I thought I was pretty well-versed in the franchise, having watched the original series all the way through three or four times, the End of Evangelion movie and the two "rebuild" reboot movies, and having read maybe the first half-dozen volumes of the original manga adaptation and at least starting manga series Angelic Days and Campus Apocalypse.



That background seemed somewhat insufficient for completely enjoying NGE Comic Tribute, though. There were a lot of jokes and references I didn't get, and in several instances it seemed like that was because I lacked knowledge of the creators involved and some of their signatures works. Like, the four-page meeting between Sgt. Frog and Shinji that closes out the book only made sense to me because I've read Sgt. Frog; if I hadn't, I'm not sure what I would have made of it. Several other stories similarly revolve around in-jokes that are either deep, deep within NGE and/or some of its spinoffs, or the work of the creators, most  whom I was unfamiliar with.
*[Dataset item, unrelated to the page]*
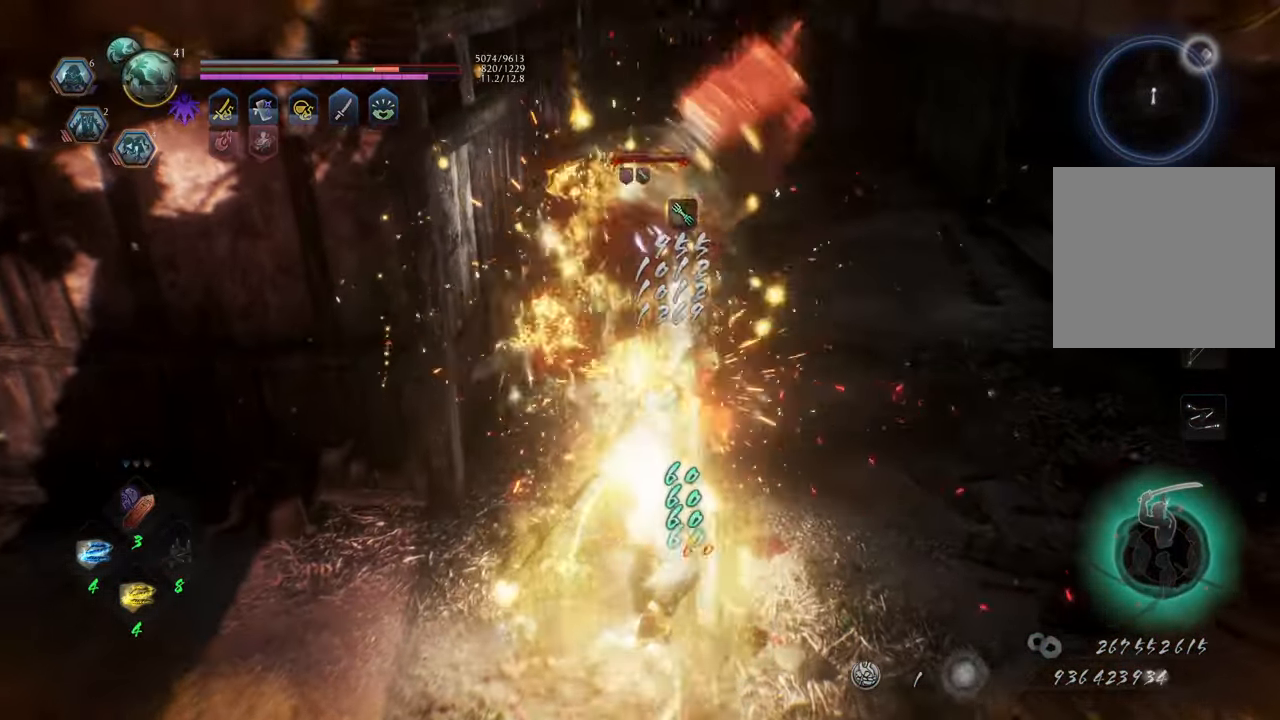
{"buttons": [], "left_stick": "up-right", "right_stick": "center", "events": [[83, "left_stick", "up-right"], [150, "L1", "up"], [200, "Y", "up"]]}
Fans of the franchise will naturally find a lot to like here, and I'm sure there are more than enough Evangelion fans to make a successful and receptive audience for the book (which closes, I should note, with an ad for Neon Genesis Evangelion: Shinji Ikari Detective Diary, which, when added to Shinji Ikari Raising Project and Campus Apocalypse, will make three ongoing Evangelion series Dark Horse is publishing).

There are stories riffing on aspects of the franchise broad (the pilots fretting over the public perception that they are whiny and off-putting) and minute (how the pilots clear the L.C.L. liquid from their lungs). There are stories set around specific scenes. There are a lot of gags regarding "fan-service," which also happen to serve as the very sort of fan-service they're making fun of (one story, for example, mocks Shinji's ability to keep clumsily stumbling into sexually suggestive situations by exaggerating it to the point where female co-stars' clothes fall off in his presence). There are even two pretty straightforward, dramatic scenes.



Perhaps the greatest pleasure it affords, however, isn't in the specific jokes and stories, but in the opportunity to see so many different creators draw the familiar characters in so many different styles.

One great advantage manga has over Western super-comics is its consistency in style and quality; as Dirk Deppey once memorably explained when comparing two different multimedia franchises and why one's film adaptation might drive sales of comics better than the other's, a kid can pick up any volume of Naruto and be confident in what the art will look like, who the characters will be and what the story will be about, whereas a kid picking up something with the word "X-Men" in the title could get any one of hundreds of different variations of art, story and characters.

One of the pleasures of super-comics, though, is seeing what different artists can bring to a preexisting, already conceived and designed character. Batman, for example, will almost always look like slightly different every time a different artist draws him, and seeing different artists draw the same thing is a wonderfully effective way to separate what's different or special or unique about that artist's style.

Likewise, it's cool to see Shinji, Rei, Asuka, Gendo and other characters drawn in radically different styles by different artists.

This book is a tough book to recommend to readers, as it's pretty much only for Evangelion fans, and even then, a particular, particularly hardcore sub-set of those fans: those who are a lot more knowledgeable of the franchise than I.

The idea of the book, though, the doujinshi-derived premise of various artists having fun with and making fun of a popular franchise, bringing their own styles and points-of-view to a shared cultural experience? That's something I find quite easy to recommend to Western publishers.